Project description:BACKGROUND:Mapping of allele-specific DNA methylation (ASM) can be a post-GWAS strategy for localizing regulatory sequence polymorphisms (rSNPs). The advantages of this approach, and the mechanisms underlying ASM in normal and neoplastic cells, remain to be clarified. RESULTS:We perform whole genome methyl-seq on diverse normal cells and tissues and three cancer types. After excluding imprinting, the data pinpoint 15,112 high-confidence ASM differentially methylated regions, of which 1838 contain SNPs in strong linkage disequilibrium or coinciding with GWAS peaks. ASM frequencies are increased in cancers versus matched normal tissues, due to widespread allele-specific hypomethylation and focal allele-specific hypermethylation in poised chromatin.

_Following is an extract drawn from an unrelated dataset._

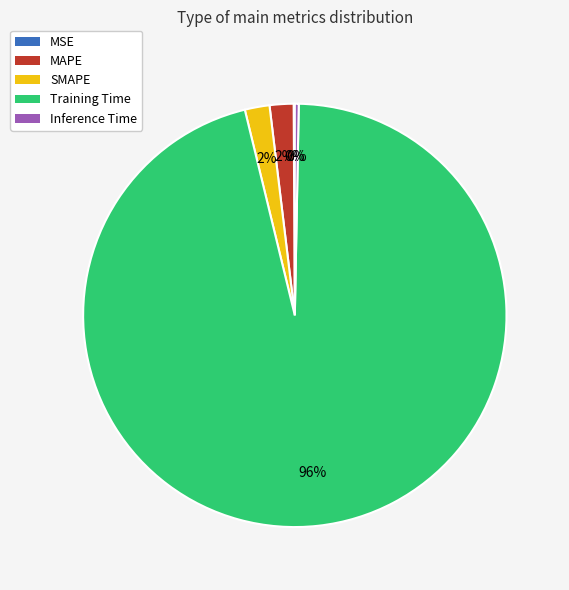

The Training Time slice represents 96% of the pie. True or false?

True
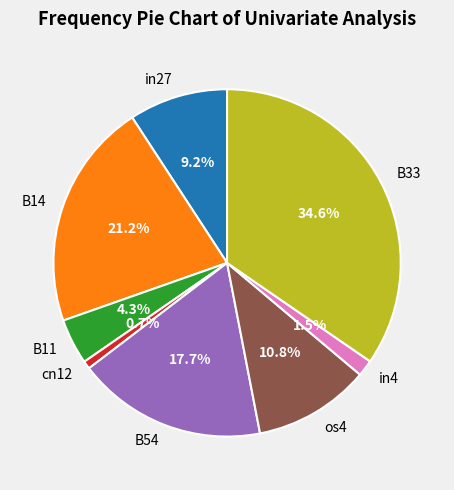

To the nearest percent, what is the difference between the largest and smallest slice percentages?

34%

Cancer cells show increased allele switching at ASM loci, but disruptive SNPs in specific classes of CTCF and transcription factor binding motifs are similarly correlated with ASM in cancer and non-cancer. Rare somatic mutations affecting these same motif classes track with de novo ASM. Allele-specific transcription factor binding from ChIP-seq is enriched among ASM loci, but most ASM differentially methylated regions lack such annotations, and some are found in otherwise uninformative "chromatin deserts." CONCLUSIONS:ASM is increased in cancers but occurs by a shared mechanism involving disruptive SNPs in CTCF and transcription factor binding sites in both normal and neoplastic cells. Dense ASM mapping in normal plus cancer samples reveals candidate rSNPs that are difficult to find by other approaches. Together with GWAS data, these rSNPs can nominate specific transcriptional pathways in susceptibility to autoimmune, cardiometabolic, neuropsychiatric, and neoplastic diseases.